__Text block__:
○ ○ ○ ○ ○
The building of the Temple in Jerusalem, in 960 BC, meant that Israel kept offering sacrifices to God.. The priests offered two lambs daily one in the morning and one in the afternoon, to make up for the sins and offences of the nation. During the day private sacrifices of goats, doves, lambs and other animals were offered. These offerings took place on the big bronze altar at the entrance of the Temple. We have to remember that the Temple was erected on the same site where Melchisedeck once offered ‘bread and wine’, and where Abram was about to offer his son Isaac……and where God had sworn to save all nations.
The Day of the Jewish easter was the most important date in the Jewish calendar. On that day Jerusalem hosted about two and a half million pilgrims, coming from all round the known world. What value did these sacrifices have ? The burnt victims offered as sacrifice to God, were not enough to satisfy God. He wanted an ‘internal’ sacrifice as we find in Psalm 51,19: “You have no delight in sacrifice: if I brought you an offering, you would not accept it. My sacrifice, O God, is a broken spirit; a wounded heart, O God, you would not despise.” Jesus, used to observe the day of easter every year. We can imagine how often He ate of the sacrificed lamb, first with His family and later on with His apostles. A Jew, worthy of the name, had to participate in the easter meal, thereby renewing his ‘pact’, his ‘covenant’ his testament’ with God.
The easter celebration was central for the mission of Christ, because it was a definite and decisive moment. Jesus was the Lamb, and when He was in front of Pontius Pilate, St,John tells us that “it was the day in preparation for easter, it was about the sixth hour”. John certainly knew that the sixth hour meant when the priests starting slaying the lambs of offering. Then, THIS, was the moment when the ‘Lamb of God’ was about to be sacrificed. He goes on to tell us that ‘no bones were broken from Christ’s Body’ (Prophet David’s prophecy). Jesus was offered sour wine, on a hyssop branch. This sour wine was a mixture meant to deaden a bit the pain of the victim on the cross, it was called the ‘poscha’, but Christ refused to have it.
○ ○ ○ ○ ○
__Supplied material__:
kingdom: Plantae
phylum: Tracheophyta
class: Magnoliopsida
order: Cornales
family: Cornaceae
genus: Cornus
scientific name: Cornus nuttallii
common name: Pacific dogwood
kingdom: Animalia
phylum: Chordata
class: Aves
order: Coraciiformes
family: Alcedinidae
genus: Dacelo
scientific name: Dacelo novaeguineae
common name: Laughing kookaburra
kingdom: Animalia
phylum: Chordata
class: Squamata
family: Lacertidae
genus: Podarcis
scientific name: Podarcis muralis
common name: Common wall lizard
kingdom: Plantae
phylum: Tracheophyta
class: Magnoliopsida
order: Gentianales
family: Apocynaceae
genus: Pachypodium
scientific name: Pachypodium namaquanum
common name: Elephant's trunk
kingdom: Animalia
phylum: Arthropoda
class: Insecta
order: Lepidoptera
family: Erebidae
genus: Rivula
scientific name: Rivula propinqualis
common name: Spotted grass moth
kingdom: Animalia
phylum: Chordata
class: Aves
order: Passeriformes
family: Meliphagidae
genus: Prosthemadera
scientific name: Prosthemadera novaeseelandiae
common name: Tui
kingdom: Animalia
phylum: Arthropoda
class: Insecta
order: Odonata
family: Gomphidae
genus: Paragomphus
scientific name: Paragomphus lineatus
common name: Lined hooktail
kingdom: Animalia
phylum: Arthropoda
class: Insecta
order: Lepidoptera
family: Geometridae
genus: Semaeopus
○ ○ ○ ○ ○
__Your instructions__: Reproduce the full text about sacrifices at the Temple in Jerusalem word for word.

__Expected answer__:
The building of the Temple in Jerusalem, in 960 BC, meant that Israel kept offering sacrifices to God.. The priests offered two lambs daily one in the morning and one in the afternoon, to make up for the sins and offences of the nation. During the day private sacrifices of goats, doves, lambs and other animals were offered. These offerings took place on the big bronze altar at the entrance of the Temple. We have to remember that the Temple was erected on the same site where Melchisedeck once offered ‘bread and wine’, and where Abram was about to offer his son Isaac……and where God had sworn to save all nations.
The Day of the Jewish easter was the most important date in the Jewish calendar. On that day Jerusalem hosted about two and a half million pilgrims, coming from all round the known world. What value did these sacrifices have ? The burnt victims offered as sacrifice to God, were not enough to satisfy God. He wanted an ‘internal’ sacrifice as we find in Psalm 51,19: “You have no delight in sacrifice: if I brought you an offering, you would not accept it. My sacrifice, O God, is a broken spirit; a wounded heart, O God, you would not despise.” Jesus, used to observe the day of easter every year. We can imagine how often He ate of the sacrificed lamb, first with His family and later on with His apostles. A Jew, worthy of the name, had to participate in the easter meal, thereby renewing his ‘pact’, his ‘covenant’ his testament’ with God.
The easter celebration was central for the mission of Christ, because it was a definite and decisive moment. Jesus was the Lamb, and when He was in front of Pontius Pilate, St,John tells us that “it was the day in preparation for easter, it was about the sixth hour”. John certainly knew that the sixth hour meant when the priests starting slaying the lambs of offering. Then, THIS, was the moment when the ‘Lamb of God’ was about to be sacrificed. He goes on to tell us that ‘no bones were broken from Christ’s Body’ (Prophet David’s prophecy). Jesus was offered sour wine, on a hyssop branch. This sour wine was a mixture meant to deaden a bit the pain of the victim on the cross, it was called the ‘poscha’, but Christ refused to have it.